3.5 Re-identification
In contrast to de-identification, re-identification stands for the restoration of the personal reference, i.e. the reversal of the process that led to the reduction or removal of the identifier. A re-identification is not possible with absolute anonymization, and with de facto anonymization only with a disproportionate amount of effort or after further development of the state of the art.
3.6 Pseudonymization and delimitation from de facto anonymization
Pseudonymization refers to a process of de-identification, as a result of which data can only be attributed to a specific data subject with the use of additional available information (the original data set or a “key”) (cf. Article 4 no. 5 GDPR). The personal reference is therefore not irreversibly removed; rather, the data is only (temporarily) “decoupled” from the associated data subjects and the personal reference is limited, but the natural persons behind the information can still be identified (via the key).
Example:
In a document, real names are replaced by numbers. There is a second separate document that contains a list of which number represents which name.

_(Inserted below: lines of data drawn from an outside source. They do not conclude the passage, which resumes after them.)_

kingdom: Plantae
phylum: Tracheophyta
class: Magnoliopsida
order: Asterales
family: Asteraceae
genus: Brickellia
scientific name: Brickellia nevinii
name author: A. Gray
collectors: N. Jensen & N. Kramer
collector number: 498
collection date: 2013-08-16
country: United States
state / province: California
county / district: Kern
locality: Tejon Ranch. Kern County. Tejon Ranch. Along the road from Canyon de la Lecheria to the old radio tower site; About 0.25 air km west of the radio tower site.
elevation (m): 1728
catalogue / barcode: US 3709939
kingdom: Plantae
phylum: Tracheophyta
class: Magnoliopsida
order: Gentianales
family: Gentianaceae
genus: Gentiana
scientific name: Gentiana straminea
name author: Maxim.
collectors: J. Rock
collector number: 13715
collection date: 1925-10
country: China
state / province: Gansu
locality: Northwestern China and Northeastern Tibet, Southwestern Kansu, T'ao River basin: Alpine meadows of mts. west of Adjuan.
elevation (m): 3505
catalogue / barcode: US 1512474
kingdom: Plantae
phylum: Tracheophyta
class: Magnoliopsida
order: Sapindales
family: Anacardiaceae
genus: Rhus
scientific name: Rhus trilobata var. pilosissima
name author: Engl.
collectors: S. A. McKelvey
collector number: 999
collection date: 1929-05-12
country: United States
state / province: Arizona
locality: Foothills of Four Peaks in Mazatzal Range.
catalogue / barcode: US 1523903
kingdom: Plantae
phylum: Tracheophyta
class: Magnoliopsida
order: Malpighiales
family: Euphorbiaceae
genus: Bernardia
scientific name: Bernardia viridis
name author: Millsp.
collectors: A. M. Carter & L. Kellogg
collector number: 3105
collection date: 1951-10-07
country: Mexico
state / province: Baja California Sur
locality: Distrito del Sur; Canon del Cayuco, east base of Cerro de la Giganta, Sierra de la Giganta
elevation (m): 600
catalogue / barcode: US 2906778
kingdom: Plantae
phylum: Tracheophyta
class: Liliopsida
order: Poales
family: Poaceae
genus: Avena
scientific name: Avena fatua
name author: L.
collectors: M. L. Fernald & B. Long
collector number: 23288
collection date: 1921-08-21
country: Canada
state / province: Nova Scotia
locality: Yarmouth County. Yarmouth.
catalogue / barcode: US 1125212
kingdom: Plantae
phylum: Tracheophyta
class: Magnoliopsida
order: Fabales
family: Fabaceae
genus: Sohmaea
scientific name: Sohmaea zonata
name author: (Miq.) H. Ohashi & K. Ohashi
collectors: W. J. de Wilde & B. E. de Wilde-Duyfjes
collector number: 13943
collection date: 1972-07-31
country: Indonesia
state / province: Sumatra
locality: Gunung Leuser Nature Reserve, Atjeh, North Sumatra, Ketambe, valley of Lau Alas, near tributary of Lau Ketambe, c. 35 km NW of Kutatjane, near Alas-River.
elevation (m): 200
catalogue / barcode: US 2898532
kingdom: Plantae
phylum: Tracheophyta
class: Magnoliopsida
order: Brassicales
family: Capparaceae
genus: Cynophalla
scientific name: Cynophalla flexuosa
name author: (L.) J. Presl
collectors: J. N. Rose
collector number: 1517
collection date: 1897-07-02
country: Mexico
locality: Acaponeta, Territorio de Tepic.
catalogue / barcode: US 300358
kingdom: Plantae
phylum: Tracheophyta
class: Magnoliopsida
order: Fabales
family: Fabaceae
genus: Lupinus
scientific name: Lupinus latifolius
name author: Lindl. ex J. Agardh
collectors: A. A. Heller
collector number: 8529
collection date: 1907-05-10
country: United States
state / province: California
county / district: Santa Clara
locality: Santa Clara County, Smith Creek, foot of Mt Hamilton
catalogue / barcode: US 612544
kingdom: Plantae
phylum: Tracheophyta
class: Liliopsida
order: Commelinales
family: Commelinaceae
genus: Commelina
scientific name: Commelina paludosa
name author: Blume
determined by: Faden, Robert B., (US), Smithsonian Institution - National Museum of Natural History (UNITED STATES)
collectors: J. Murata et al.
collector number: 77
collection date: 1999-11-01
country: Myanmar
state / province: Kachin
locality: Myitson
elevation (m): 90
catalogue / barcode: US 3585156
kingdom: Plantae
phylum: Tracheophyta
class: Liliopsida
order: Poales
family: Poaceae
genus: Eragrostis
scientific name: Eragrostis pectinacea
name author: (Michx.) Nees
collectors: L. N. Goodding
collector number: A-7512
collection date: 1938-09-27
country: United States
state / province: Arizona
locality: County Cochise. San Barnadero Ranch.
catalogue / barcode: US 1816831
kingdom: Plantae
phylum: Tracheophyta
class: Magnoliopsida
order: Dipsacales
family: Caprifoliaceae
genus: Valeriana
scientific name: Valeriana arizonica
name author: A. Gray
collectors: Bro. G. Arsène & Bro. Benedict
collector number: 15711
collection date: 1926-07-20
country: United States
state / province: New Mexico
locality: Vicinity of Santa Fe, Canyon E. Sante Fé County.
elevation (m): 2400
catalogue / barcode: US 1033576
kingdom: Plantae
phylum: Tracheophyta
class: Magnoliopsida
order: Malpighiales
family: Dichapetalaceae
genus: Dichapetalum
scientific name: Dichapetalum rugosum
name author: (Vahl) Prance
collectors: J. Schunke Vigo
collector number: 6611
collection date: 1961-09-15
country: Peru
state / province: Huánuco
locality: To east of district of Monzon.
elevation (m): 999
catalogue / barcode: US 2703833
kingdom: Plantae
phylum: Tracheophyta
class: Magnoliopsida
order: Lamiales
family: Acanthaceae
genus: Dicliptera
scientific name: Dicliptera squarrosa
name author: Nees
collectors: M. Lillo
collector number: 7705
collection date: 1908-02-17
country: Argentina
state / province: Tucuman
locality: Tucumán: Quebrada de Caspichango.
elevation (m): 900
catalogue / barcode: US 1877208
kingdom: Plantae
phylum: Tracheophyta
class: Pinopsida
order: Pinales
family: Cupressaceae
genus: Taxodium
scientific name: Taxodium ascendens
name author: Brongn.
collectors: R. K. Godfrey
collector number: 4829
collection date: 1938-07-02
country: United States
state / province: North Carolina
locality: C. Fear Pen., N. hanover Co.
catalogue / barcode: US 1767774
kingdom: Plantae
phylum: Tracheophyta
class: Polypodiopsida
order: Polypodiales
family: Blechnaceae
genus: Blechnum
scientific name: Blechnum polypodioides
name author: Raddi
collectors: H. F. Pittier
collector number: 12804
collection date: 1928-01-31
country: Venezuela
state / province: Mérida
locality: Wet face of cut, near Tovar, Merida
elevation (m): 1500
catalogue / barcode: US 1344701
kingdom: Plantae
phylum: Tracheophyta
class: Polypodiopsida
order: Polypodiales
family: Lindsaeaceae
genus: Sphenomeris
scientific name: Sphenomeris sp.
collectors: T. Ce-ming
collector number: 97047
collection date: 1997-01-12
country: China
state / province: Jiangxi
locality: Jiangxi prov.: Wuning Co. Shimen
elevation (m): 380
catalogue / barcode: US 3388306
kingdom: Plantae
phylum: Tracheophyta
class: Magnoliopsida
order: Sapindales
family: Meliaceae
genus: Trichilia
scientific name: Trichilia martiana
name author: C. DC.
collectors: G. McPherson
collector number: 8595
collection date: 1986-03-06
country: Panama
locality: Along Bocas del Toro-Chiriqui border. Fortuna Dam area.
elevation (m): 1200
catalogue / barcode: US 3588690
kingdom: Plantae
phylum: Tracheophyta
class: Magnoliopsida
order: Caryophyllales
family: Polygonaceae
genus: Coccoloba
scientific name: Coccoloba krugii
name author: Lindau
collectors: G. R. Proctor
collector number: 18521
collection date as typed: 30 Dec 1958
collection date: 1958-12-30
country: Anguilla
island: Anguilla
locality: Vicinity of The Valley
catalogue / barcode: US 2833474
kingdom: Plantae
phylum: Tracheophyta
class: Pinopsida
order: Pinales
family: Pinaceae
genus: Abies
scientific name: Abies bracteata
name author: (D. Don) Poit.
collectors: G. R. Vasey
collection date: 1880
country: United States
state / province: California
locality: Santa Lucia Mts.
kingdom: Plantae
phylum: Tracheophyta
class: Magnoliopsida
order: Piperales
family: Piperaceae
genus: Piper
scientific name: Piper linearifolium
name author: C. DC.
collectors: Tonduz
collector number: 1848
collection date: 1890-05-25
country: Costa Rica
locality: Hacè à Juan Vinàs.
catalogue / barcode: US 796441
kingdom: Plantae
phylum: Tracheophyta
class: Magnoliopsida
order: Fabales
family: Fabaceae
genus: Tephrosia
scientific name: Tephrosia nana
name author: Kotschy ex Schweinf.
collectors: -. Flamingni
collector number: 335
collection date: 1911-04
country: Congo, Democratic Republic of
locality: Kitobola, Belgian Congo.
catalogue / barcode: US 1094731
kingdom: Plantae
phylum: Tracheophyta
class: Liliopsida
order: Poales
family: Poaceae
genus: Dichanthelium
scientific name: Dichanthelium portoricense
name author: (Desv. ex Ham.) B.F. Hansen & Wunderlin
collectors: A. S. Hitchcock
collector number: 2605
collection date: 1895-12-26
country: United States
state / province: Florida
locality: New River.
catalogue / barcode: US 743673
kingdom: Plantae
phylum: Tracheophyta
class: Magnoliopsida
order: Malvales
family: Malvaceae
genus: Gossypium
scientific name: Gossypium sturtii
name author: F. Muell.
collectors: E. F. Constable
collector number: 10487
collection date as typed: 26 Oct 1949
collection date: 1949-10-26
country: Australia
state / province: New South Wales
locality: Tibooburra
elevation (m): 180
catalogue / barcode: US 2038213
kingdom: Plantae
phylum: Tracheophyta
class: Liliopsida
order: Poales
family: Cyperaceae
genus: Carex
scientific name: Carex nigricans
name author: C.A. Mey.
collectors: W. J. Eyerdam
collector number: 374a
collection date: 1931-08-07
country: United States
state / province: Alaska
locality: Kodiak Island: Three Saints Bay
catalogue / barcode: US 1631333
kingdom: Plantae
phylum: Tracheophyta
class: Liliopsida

Due to the possibility of re-identifying the data without great effort (e.g. by obtaining a re-identification key), pseudonymization is not a form of de facto anonymization. Rather, pseudonymization is a technical and organizational measure to protect personal data that prevents or at least restricts the unhindered attribution of the sets of data to data subjects, in particular by third parties (for example, by only granting a certain selected number of people access to a re-identification key) (cf. Article 32 para. 1 lit. a GDPR). Pseudonymization therefore includes de-identification measures that remove the direct personal reference in the set of data, but at the same time keep the possibility of subsequent attribution (for example, use of initials instead of names, etc.). Through the additional use of further anonymization techniques (see Chapter 6), but also additional organizational measures (e.g. restriction of access to the de-identification methods), pseudonymized data can be de facto anonymized. Whether a personal, anonymous or pseudonymous date is involved, depends greatly on the circumstances and framework conditions in the individual case. A date can therefore be classified differently by different data controllers.
Example:
A set of data that contains the IP addresses of device users is personal for the telecommunications service provider, as he can make the attribution. For other persons, however, the same data set is (at least) pseudonymized, since it cannot be attributed to specific persons without additional information.